If I appear to be thinking a lot about this topic lately, well, appearances don’t decieve. In truth, I’ve always been interested in the way science and religion interact. As a science minded youth who was brought up Christian, it was natural, and necessary, to try and reconcile the two. It seems many people don’t feel the same way.
At any rate, I’d like to thank the New York Times. It’s really well past time for this article to be published. Too many stories paint Intelligent Design as the latest battle royale, because nothing sells media like a good fight. Here we have some fair analysis at last.
Of course, the entrenched interests don’t sit idly by…
John G. West, a political scientist and senior fellow at the Discovery Institute, the main organization supporting intelligent design, said the skepticism and outright antagonism are evidence that the scientific “fundamentalists” are threatened by its arguments.
“This is natural anytime you have a new controversial idea,” Mr. West said. “The first stage is people ignore you. Then, when they can’t ignore you, comes the hysteria. Then the idea that was so radical becomes accepted. I’d say we’re in the hysteria phase.”
…
“The future of intelligent design, as far as I’m concerned, has very little to do with the outcome of the Dover case,” Mr. West said. “The future of intelligent design is tied up with academic endeavors. It rises or falls on the science.”

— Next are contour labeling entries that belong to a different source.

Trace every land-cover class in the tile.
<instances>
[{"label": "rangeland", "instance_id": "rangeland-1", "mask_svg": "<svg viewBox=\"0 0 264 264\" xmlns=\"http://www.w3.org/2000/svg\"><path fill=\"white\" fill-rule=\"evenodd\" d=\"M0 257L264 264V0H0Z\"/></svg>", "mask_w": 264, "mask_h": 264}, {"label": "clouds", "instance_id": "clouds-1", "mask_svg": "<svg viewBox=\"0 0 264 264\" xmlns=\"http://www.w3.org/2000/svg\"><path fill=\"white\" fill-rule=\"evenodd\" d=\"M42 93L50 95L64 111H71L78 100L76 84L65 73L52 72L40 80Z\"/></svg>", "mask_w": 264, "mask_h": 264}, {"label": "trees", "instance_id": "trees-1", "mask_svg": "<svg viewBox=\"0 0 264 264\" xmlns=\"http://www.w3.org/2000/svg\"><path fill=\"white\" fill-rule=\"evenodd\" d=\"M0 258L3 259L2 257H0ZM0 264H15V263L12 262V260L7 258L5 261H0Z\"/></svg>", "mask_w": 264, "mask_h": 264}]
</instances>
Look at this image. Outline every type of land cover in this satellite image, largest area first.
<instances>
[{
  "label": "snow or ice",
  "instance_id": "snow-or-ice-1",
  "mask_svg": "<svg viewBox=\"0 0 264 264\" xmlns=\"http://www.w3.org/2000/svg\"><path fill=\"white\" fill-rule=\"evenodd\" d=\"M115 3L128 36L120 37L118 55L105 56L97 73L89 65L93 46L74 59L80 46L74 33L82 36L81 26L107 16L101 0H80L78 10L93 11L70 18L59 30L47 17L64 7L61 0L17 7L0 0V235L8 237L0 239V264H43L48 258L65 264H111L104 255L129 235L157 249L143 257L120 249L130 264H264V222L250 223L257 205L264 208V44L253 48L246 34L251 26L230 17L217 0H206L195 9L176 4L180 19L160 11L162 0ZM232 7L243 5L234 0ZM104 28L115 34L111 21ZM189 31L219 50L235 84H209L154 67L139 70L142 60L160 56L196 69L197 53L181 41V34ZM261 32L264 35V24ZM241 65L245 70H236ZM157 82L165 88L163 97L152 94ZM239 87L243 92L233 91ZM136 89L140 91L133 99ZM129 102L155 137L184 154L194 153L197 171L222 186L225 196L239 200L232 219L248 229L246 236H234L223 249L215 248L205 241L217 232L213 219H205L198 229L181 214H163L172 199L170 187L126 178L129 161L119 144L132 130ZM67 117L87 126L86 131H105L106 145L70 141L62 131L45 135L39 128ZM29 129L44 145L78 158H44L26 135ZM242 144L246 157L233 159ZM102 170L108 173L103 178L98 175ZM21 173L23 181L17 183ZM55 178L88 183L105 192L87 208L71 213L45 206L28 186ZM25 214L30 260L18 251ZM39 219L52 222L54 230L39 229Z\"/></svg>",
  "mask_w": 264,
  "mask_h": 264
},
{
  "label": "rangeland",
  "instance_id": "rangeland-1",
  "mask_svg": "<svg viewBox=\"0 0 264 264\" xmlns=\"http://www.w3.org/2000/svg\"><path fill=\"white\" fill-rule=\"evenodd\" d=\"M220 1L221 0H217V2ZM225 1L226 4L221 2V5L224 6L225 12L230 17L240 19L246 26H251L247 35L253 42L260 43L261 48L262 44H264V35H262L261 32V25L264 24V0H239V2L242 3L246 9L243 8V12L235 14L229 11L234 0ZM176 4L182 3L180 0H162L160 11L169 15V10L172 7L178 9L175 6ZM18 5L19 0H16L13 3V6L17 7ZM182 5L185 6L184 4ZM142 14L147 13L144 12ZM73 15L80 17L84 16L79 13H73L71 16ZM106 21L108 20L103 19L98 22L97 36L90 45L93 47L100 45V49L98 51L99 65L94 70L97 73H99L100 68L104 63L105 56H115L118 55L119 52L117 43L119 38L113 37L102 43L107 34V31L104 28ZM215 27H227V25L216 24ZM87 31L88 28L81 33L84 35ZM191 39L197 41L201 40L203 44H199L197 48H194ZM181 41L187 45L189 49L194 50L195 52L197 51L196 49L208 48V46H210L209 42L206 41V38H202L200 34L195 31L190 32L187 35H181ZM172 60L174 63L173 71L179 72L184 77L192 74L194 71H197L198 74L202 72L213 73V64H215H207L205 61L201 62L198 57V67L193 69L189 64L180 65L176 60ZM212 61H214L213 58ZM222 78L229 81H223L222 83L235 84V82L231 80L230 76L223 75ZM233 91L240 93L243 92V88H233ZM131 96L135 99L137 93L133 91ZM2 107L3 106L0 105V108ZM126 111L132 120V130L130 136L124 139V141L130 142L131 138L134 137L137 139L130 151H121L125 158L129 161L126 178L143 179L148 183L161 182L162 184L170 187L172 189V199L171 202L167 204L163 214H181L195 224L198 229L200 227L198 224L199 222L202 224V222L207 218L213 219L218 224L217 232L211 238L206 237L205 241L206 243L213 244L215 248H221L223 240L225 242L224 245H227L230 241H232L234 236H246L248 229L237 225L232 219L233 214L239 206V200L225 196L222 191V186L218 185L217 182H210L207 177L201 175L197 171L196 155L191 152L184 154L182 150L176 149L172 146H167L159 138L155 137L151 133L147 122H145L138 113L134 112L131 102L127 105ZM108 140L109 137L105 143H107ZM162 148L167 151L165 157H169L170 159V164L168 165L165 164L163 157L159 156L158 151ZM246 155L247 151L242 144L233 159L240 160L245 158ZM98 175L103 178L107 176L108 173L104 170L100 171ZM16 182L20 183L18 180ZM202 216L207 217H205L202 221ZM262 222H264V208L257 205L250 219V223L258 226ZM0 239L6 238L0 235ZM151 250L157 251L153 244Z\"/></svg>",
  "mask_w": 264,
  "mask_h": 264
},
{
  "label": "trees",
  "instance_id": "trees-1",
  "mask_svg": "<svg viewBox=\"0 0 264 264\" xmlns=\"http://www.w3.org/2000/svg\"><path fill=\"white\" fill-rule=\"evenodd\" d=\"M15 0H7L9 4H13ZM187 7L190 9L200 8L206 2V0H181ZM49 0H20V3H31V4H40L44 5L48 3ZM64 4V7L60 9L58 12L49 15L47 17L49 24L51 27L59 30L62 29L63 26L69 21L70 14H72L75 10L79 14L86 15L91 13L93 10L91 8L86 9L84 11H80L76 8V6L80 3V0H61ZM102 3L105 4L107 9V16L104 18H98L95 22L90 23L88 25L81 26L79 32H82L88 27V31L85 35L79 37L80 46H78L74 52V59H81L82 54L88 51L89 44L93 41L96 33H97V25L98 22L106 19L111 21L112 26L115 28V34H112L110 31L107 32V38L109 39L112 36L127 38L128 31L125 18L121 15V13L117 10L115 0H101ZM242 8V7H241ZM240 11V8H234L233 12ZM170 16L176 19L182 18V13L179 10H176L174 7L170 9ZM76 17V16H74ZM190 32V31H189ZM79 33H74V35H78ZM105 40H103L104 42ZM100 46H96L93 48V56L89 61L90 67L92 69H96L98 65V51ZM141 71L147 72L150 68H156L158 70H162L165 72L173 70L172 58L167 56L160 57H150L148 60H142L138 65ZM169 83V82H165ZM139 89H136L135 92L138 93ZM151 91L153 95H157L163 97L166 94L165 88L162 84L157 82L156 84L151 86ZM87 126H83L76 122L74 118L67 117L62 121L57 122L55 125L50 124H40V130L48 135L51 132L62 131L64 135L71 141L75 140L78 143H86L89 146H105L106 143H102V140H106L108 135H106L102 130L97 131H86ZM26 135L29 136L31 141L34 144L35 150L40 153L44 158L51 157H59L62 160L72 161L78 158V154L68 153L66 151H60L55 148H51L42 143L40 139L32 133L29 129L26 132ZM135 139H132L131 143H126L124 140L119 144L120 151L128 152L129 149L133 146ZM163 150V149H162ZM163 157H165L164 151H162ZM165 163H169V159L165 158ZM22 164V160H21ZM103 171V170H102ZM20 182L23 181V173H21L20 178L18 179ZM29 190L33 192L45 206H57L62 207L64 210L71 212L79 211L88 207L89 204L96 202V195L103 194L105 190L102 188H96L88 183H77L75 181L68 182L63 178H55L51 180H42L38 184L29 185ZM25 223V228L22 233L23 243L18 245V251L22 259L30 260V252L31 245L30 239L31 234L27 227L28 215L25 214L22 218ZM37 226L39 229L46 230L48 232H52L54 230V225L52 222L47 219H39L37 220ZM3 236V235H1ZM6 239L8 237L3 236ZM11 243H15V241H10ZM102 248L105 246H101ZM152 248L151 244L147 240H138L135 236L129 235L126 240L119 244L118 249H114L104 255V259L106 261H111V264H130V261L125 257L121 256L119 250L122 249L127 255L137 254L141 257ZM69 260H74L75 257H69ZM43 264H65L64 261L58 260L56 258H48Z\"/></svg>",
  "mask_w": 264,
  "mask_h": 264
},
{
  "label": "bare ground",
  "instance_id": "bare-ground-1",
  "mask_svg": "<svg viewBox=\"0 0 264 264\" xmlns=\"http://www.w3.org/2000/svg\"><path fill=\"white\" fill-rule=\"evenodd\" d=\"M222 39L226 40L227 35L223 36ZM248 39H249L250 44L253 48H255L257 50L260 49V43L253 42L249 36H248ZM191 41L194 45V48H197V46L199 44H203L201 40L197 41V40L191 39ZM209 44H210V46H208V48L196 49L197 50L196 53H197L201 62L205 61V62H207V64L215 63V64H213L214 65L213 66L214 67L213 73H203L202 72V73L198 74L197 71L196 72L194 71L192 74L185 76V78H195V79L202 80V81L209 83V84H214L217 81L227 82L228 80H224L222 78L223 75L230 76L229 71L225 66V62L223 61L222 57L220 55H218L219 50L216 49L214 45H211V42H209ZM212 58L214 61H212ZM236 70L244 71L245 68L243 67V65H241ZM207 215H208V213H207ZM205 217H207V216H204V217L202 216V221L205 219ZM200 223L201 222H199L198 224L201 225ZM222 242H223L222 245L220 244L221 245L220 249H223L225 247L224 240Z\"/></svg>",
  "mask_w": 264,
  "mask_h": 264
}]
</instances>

This guy’s pretty savvy, because he knows that if you make your opponents look unhinged, you undercut their credibility. It’s good politics. He knows (after all, he’s got the degree for it) that this argument works because there are a view vocal scientists on who *are* just as fundamentalist and antagonistic as he is. But all of this, like so much public discourse lately, ignores the *middle*, which I’ll come back to. Meantime, I’d like to think he’s correct about (and believes) his last statement, because it is actually rational. Of course, it helps him none, since the science just isn’t there. This segment from earlier in the article is very telling :
The Templeton Foundation, a major supporter of projects seeking to reconcile science and religion, says that after providing a few grants for conferences and courses to debate intelligent design, they asked proponents to submit proposals for actual research.
“They never came in,” said Charles L. Harper Jr., senior vice president at the Templeton Foundation, who said that while he was skeptical from the beginning, other foundation officials were initially intrigued and later grew disillusioned.
“From the point of view of rigor and intellectual seriousness, the intelligent design people don’t come out very well in our world of scientific review,” he said.
That says an awful lot to me. You keep hearing about the “science” behind ID, but I don’t see it being produced. Here’s an organization who’s dedicated to reconciling science with religion *asking* to spend money on this research. But no, there’s nothing. So the claim that the liberal academic elite have been blocking ID from the journals falls a little flat. If the science was there, someone could have published it by now.
But that’s not the point is it. Mr. West’s claims not withstanding, this issue has almost nothing to do with teaching science or doing science. It’s a front in the war against intellectualism in favor of religious fundamentalism. And I’m certainly not saying every supporter even thinks of it that way, but then, many wars have been fought by people who didn’t know what they were actually fighting for.
Finally, of course, I return to my longstanding belief that there’s nothing about evolution that contradicts christianity (unless you’re one of those “literal reading” folks, in which case, no amount of logic will help you). People on *both* sides of the debate are wrong for propagating an either-or mentality on this issue. I thought briefly about getting one of those “Darwin” fish, but i won’t because it’s an anti-debate symbol. It says “I’m right and you’re wrong.” Hostility and dismissal don’t win intellectual battles. If I wanted to turn my car into a Christian advertising platform, I might go with “darwin fish” + “jesus fish” = “truth fish”. But the symbols are still too blunt an instrument for such a complex issue. Even the most fair minded ID supporters don’t get it…
The slogan, “Teach the controversy,” has simple appeal in a democracy.
Simple is right. It’s a simplistic cop out and a means for promoting religion in the classroom. The fact is that there need not be a controversy. I have no problem believing god created the universe and then man, in His image, and all that, and furthermore believing that He used evolution as His tool for doing so. It’s presumptuous in the extreme to claim that God would not have done such a thing. Simplicity is the enemy of intelligent, rational debate, and the desire for people to have an easy black or white choice is the reason why this issue (and SOOO many others) still has currency. Intellectual laziness.